Topswara.com -- Beberapa hari ke depan, umat Islam di seluruh penjuru dunia akan memasuki bulan suci Ramadhan. Bulan yang penuh berkah, rahmat, dan ampunan, senantiasa dinanti umat Islam dunia. 

Di Indonesia sendiri, terdapat ritual rutin menjelang Ramadhan, seperti yang dilakukan oleh aparat keamanan.
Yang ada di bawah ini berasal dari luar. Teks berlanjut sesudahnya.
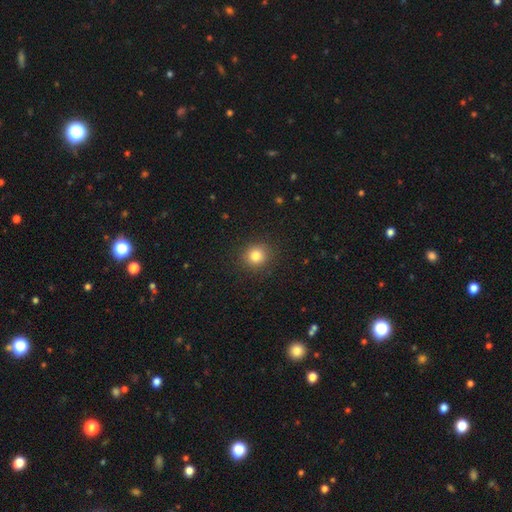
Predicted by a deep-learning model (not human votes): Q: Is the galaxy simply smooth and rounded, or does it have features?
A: smooth — 82%.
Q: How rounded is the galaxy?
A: round — 89%.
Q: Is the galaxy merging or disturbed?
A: none — 90%.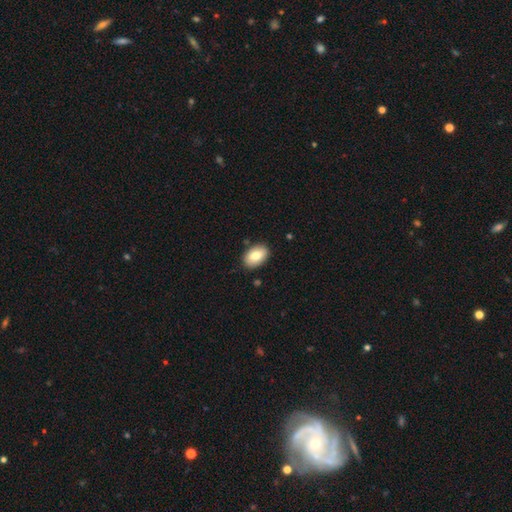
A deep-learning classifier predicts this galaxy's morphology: type=smooth (82%); roundness=in between (90%); merging=none (87%).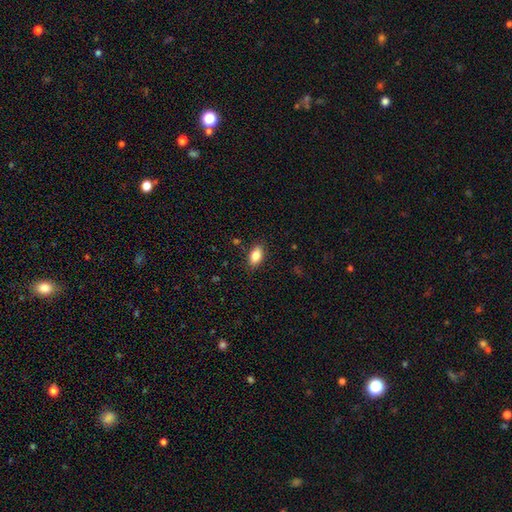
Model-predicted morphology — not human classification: A smooth galaxy with no disk features (84%) that is in between round and cigar-shaped (91%). Merging: none (86%).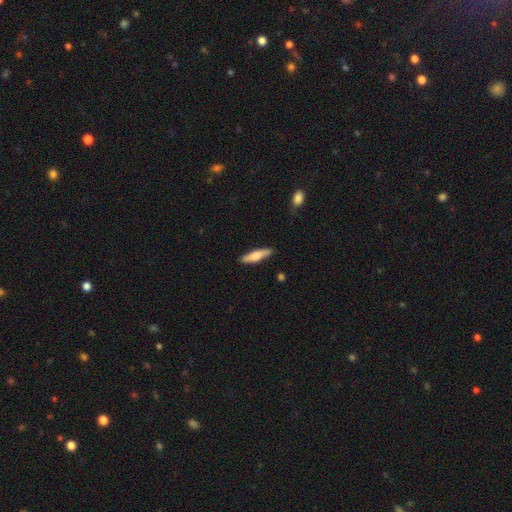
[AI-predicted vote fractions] Smooth or featured: smooth — 62% (featured or disk — 33%)
How rounded: cigar-shaped — 76% (in between — 22%)
Merging: none — 83% (minor disturbance — 13%)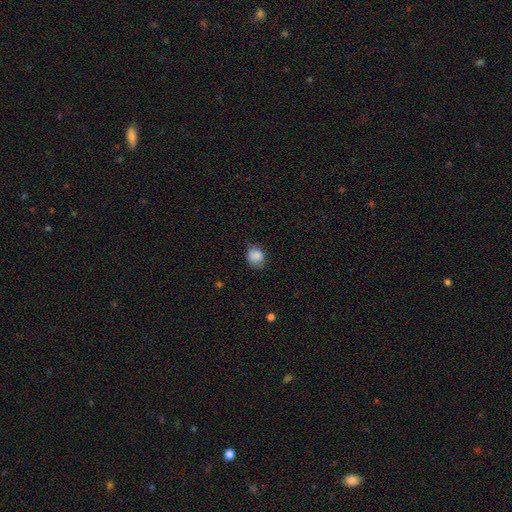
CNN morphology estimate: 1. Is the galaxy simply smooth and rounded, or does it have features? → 86% smooth, 9% star or artifact, 6% featured or disk.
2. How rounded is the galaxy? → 65% round, 34% in between, 1% cigar-shaped.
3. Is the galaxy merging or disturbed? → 70% none, 23% minor disturbance, 5% major disturbance, 1% merger.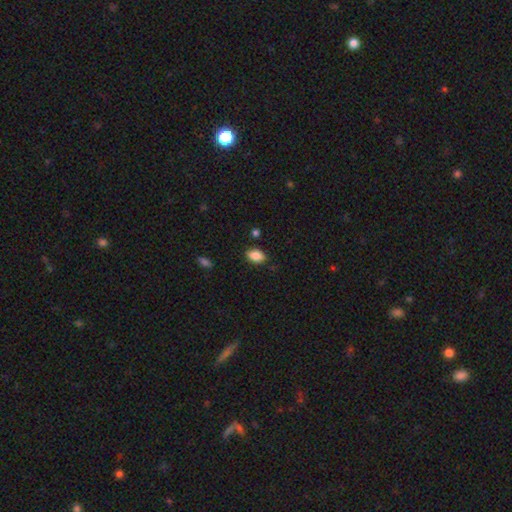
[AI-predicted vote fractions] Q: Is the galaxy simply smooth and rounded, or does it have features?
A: smooth — 88%.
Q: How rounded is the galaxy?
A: in between — 87%.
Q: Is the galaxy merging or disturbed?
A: none — 84%.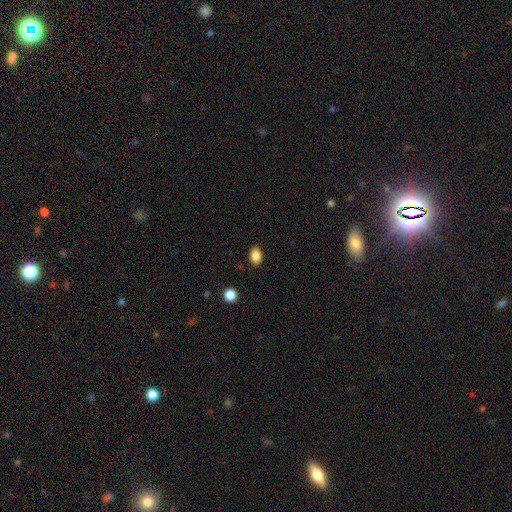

Berdasarkan aduan dari masyarakat yang merasa resah karena warung-warung dan rumah warga yang ditengarai menjual minuman keras, maka Satuan Samapta Kepolisian Resor Situbondo Jawa Timur gencar merazia minuman keras (miras) atau minuman beralkohol (minol) dalam Operasi Penyakit Masyarakat. 

Dari hasil razia, AKP Supendi menuturkan bahwa polisi berhasil mengamankan puluhan botol kecil dan besar minuman keras dari berbagai jenis yang siap jual di Kecamatan Panarukan. Pihak kepolisian tidak hanya mengamankan barang bukti minuman keras dari warung dan rumah, tetapi juga telah menindak pemilik atau penjual dengan pidana ringan. (antaranews.com, 26/02/2023). 

Sebagai negara yang mayoritas penduduknya beragama Islam, ritual tahunan ini menjadi hal yang lumrah demi menciptakan Kemananan dan ketertiban masyarakat (Kamtibmas) yang kondusif menjelang bulan Ramadan. 

Tentu saja, langkah ini patut diapresiasi. Tetapi sayangnya, penertiban miras oleh aparat keamanan gencar dilakukan hanya untuk menyambut Ramadhan. Padahal, apabila dilihat dari dampaknya terhadap kesehatan dan kewarasan akal manusia, miras ini sangat berbahaya. Akankah hanya di Ramadhan saja minuman berbahaya ini dilarang? 

Secara umum, efek awal seseorang mengonsumsi miras adalah menurunnya tingkat kesadaran. Jika dikonsumsi secara berlebihan dan jangka waktu yang panjang, maka akan menimbulkan banyak masalah kesehatan. 

WHO menyatakan, miras telah membunuh 3,3 juta orang di seluruh dunia setiap tahun. Angka kematian ini jauh di atas angka kematian gabungan akibat AIDS, TBC dan kekerasan. WHO menambahkan, alkohol mengakibatkan satu dari 20 kematian di dunia setiap tahun setara dengan satu kematian manusia setiap 10 detik. (kompas.com, 12/05/2014). 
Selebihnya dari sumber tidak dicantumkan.